Collection entries

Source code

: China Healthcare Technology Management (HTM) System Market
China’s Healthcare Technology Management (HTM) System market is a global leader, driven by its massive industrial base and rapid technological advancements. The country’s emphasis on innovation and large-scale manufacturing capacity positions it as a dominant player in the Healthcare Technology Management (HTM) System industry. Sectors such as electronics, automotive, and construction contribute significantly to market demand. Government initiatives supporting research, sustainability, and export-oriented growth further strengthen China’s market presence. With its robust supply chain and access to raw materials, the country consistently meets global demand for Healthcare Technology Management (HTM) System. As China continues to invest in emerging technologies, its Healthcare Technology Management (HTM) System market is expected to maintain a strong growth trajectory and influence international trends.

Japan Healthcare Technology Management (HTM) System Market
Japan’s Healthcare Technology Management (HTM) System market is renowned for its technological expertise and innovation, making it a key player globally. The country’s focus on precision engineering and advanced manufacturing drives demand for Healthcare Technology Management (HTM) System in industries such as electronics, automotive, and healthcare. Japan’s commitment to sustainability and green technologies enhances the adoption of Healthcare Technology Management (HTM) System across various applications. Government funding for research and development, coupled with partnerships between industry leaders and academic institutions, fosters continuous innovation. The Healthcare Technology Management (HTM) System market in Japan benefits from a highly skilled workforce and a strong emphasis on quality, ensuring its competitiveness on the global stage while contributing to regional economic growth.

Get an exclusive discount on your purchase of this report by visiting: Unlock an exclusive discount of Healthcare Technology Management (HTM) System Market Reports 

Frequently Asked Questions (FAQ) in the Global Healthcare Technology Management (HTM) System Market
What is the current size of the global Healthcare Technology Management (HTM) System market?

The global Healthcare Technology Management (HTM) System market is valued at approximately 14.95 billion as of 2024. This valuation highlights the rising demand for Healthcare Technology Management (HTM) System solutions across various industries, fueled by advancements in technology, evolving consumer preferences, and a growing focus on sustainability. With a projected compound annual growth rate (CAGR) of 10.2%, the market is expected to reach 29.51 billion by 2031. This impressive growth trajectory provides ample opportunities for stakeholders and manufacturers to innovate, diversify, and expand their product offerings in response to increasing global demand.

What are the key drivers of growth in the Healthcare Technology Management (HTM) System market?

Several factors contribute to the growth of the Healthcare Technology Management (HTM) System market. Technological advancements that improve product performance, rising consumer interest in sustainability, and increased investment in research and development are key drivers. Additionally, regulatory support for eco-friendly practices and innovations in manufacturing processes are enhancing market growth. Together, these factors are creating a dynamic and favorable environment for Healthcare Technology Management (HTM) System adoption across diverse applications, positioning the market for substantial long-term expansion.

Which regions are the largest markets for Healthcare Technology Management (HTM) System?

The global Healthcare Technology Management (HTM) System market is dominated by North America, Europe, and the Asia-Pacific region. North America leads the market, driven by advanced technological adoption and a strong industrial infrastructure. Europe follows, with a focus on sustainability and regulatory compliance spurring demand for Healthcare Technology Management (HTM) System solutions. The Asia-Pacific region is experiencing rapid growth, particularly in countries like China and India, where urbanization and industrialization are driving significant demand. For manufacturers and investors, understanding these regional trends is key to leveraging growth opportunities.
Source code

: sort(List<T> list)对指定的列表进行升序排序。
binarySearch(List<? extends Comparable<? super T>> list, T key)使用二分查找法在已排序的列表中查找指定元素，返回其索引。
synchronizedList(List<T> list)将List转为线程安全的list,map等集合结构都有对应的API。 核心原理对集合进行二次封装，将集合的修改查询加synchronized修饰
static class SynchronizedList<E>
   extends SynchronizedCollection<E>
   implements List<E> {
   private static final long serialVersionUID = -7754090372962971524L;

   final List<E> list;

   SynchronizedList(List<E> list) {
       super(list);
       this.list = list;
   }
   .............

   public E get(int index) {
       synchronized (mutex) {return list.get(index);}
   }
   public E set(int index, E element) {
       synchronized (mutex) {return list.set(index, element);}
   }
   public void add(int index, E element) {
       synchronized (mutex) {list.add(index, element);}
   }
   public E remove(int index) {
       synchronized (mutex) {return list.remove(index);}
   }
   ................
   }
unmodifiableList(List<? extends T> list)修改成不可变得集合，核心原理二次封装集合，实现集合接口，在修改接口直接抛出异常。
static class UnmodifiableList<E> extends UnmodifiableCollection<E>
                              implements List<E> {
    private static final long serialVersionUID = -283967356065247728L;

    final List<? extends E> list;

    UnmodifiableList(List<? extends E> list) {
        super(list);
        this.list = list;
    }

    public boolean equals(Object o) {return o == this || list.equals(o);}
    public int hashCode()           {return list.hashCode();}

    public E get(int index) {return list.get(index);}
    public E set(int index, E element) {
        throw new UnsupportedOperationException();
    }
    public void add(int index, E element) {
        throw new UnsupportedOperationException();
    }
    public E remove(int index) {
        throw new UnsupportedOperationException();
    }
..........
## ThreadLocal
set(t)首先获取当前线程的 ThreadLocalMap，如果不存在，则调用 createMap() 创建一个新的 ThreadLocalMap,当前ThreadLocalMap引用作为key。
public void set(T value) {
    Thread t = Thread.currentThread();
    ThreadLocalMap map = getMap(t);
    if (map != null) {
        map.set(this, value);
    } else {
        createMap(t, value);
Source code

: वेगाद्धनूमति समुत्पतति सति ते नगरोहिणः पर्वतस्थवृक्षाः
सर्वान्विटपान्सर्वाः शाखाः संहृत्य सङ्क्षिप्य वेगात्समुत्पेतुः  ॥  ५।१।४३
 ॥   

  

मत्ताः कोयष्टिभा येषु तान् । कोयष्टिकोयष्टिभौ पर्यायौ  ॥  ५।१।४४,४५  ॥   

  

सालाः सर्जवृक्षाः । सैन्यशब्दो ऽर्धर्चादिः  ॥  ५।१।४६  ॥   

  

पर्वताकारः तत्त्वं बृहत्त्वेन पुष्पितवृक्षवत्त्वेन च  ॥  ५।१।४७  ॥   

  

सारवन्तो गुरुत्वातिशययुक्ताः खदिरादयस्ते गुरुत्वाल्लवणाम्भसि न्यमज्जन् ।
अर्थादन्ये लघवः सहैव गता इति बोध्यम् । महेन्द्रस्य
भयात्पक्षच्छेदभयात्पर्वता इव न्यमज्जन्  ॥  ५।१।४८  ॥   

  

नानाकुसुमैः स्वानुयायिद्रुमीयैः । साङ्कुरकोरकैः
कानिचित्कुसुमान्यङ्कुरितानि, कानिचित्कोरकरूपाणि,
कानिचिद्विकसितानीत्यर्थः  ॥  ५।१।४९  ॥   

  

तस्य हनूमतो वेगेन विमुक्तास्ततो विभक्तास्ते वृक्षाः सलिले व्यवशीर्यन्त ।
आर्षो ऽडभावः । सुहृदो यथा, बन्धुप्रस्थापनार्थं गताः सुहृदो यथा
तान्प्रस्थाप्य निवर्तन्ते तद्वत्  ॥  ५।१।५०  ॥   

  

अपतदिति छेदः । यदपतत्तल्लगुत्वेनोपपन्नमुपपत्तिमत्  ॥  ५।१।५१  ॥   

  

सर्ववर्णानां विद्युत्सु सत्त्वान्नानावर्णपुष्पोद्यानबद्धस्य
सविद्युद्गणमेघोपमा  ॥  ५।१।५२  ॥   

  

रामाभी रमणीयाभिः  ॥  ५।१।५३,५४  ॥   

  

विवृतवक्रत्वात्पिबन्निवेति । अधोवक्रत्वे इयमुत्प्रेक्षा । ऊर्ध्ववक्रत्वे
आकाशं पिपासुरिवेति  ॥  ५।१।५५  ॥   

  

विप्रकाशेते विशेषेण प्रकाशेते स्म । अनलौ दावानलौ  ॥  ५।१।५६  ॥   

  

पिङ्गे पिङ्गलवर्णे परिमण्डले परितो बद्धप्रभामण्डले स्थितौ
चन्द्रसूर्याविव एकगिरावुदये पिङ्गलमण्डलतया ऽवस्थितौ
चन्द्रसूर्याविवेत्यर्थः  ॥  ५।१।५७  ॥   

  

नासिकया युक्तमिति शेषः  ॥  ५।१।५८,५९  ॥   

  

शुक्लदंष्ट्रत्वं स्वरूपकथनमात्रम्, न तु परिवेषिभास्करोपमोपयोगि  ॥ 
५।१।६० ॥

_Your objective_
Output every line from the one containing "सालाः सर्जवृक्षाः ।" down to the one containing "भयात्पक्षच्छेदभयात्पर्वता इव न्यमज्जन्", keeping both of those lines and changing nothing.

_The answer_
सालाः सर्जवृक्षाः । सैन्यशब्दो ऽर्धर्चादिः  ॥  ५।१।४६  ॥   

  

पर्वताकारः तत्त्वं बृहत्त्वेन पुष्पितवृक्षवत्त्वेन च  ॥  ५।१।४७  ॥   

  

सारवन्तो गुरुत्वातिशययुक्ताः खदिरादयस्ते गुरुत्वाल्लवणाम्भसि न्यमज्जन् ।
अर्थादन्ये लघवः सहैव गता इति बोध्यम् । महेन्द्रस्य
भयात्पक्षच्छेदभयात्पर्वता इव न्यमज्जन्  ॥  ५।१।४८  ॥   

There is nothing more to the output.